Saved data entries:
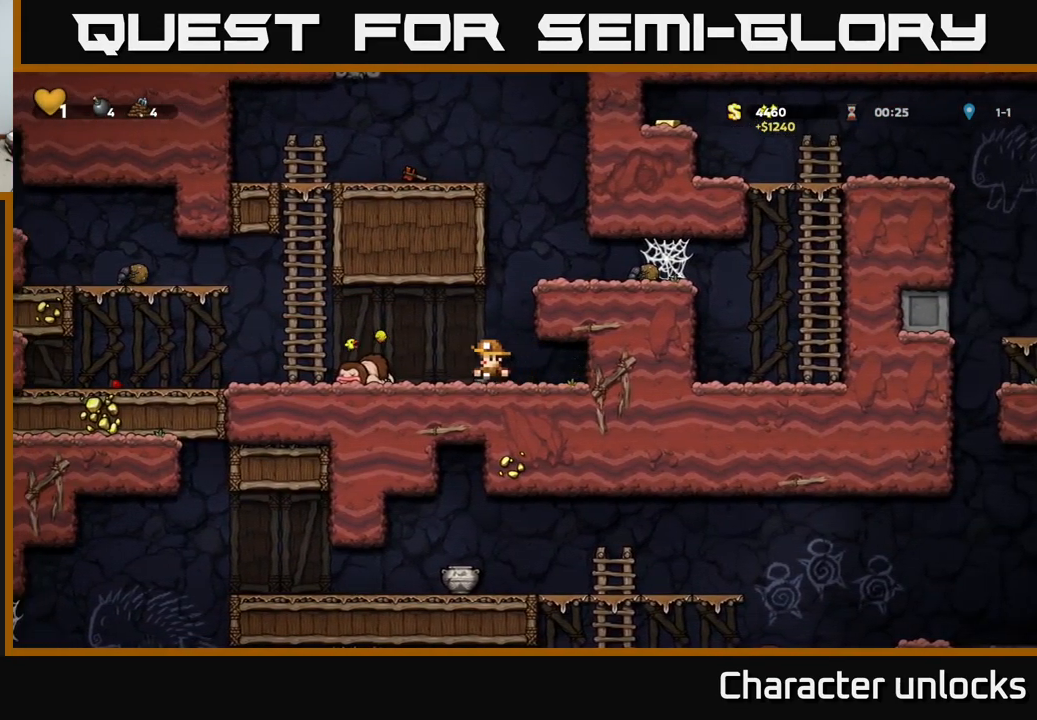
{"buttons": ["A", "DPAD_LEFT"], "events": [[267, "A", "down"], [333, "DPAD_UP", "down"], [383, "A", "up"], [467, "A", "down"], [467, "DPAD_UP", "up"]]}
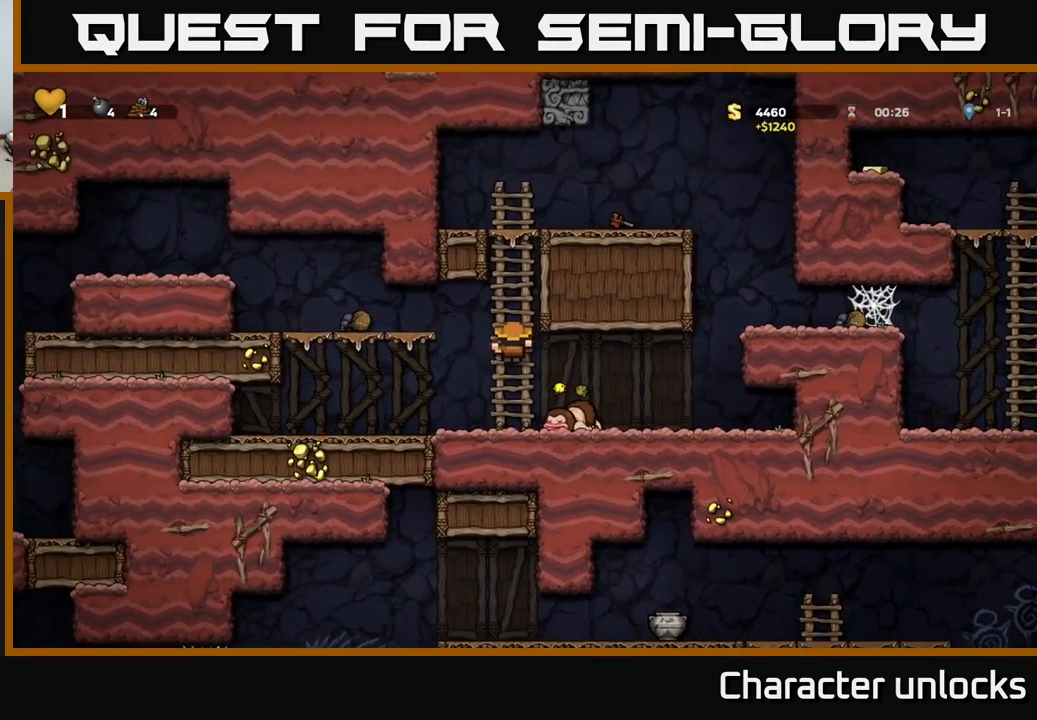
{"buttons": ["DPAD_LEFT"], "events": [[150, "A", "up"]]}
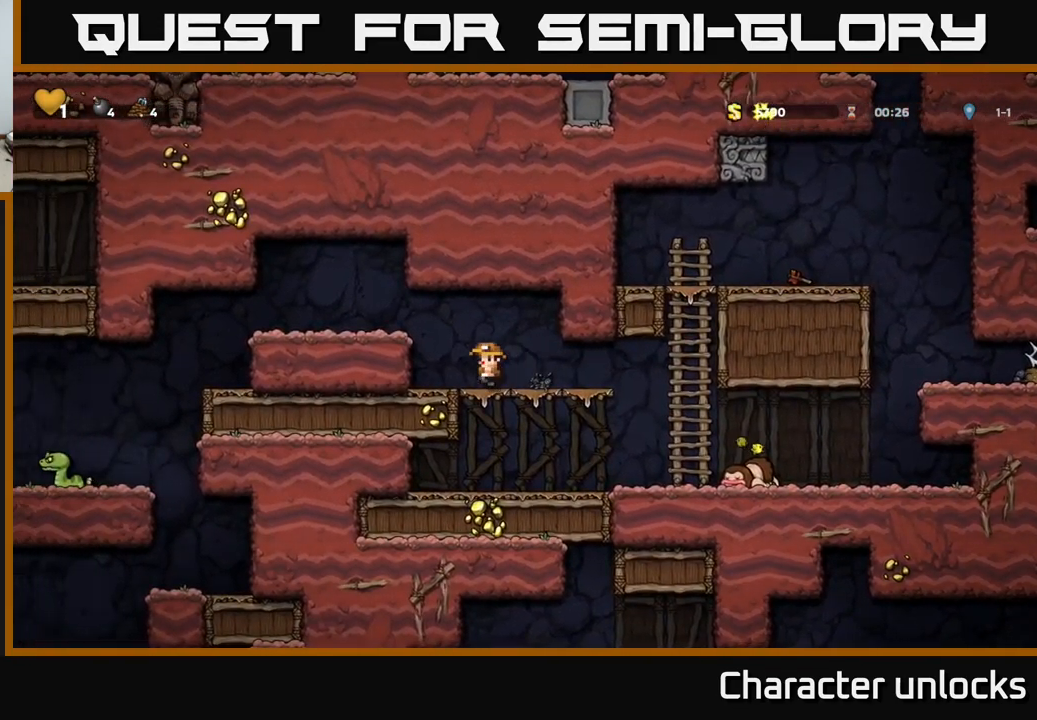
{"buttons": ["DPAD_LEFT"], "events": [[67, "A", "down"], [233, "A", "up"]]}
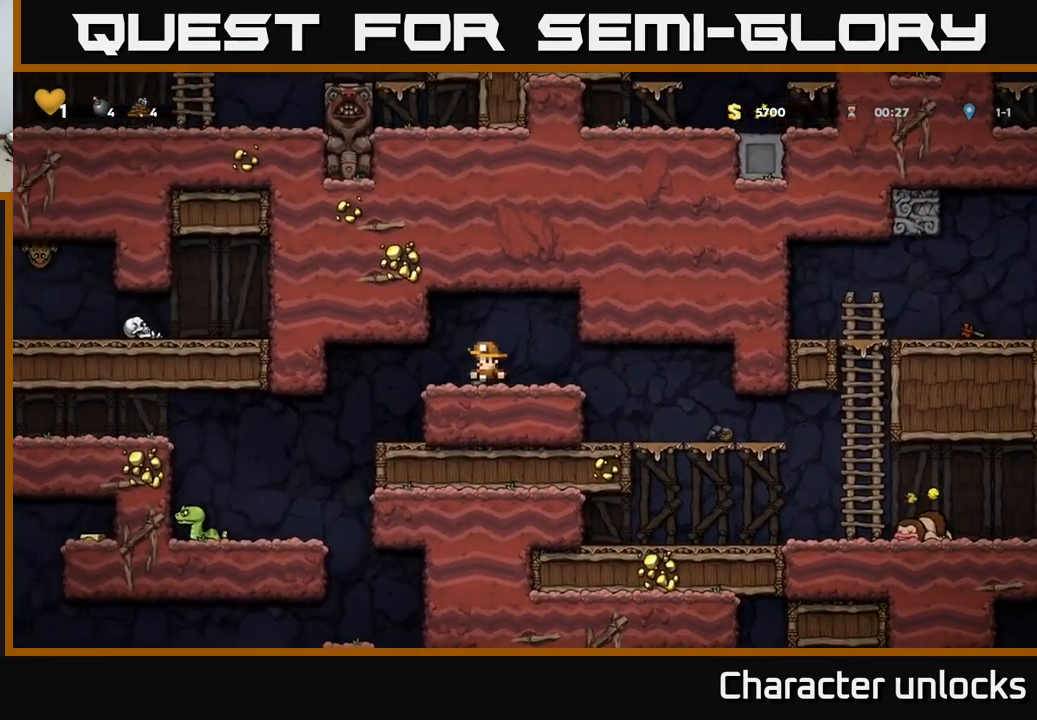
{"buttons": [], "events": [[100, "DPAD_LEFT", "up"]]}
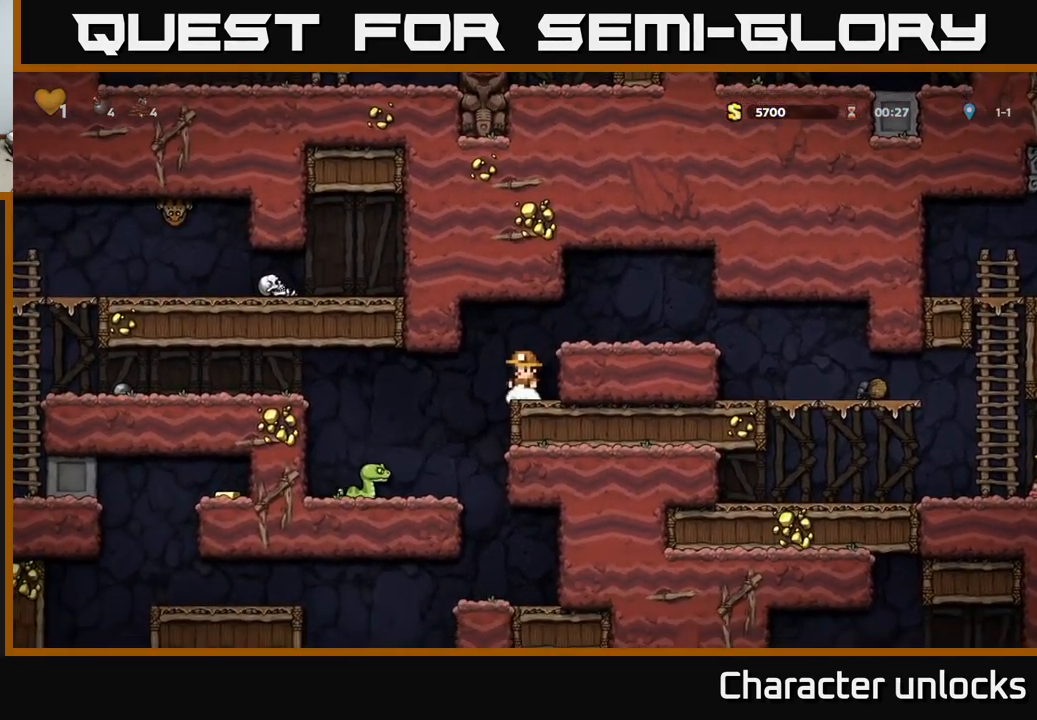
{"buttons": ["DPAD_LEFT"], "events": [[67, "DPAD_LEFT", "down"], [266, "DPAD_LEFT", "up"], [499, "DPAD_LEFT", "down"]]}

* What to work on
Leaving out only the pictures, retype every record exactly.

* The answer
{"buttons": ["A", "DPAD_LEFT"], "events": [[267, "A", "down"], [333, "DPAD_UP", "down"], [383, "A", "up"], [467, "A", "down"], [467, "DPAD_UP", "up"]]}
{"buttons": ["DPAD_LEFT"], "events": [[150, "A", "up"]]}
{"buttons": ["DPAD_LEFT"], "events": [[67, "A", "down"], [233, "A", "up"]]}
{"buttons": [], "events": [[100, "DPAD_LEFT", "up"]]}
{"buttons": ["DPAD_LEFT"], "events": [[67, "DPAD_LEFT", "down"], [266, "DPAD_LEFT", "up"], [499, "DPAD_LEFT", "down"]]}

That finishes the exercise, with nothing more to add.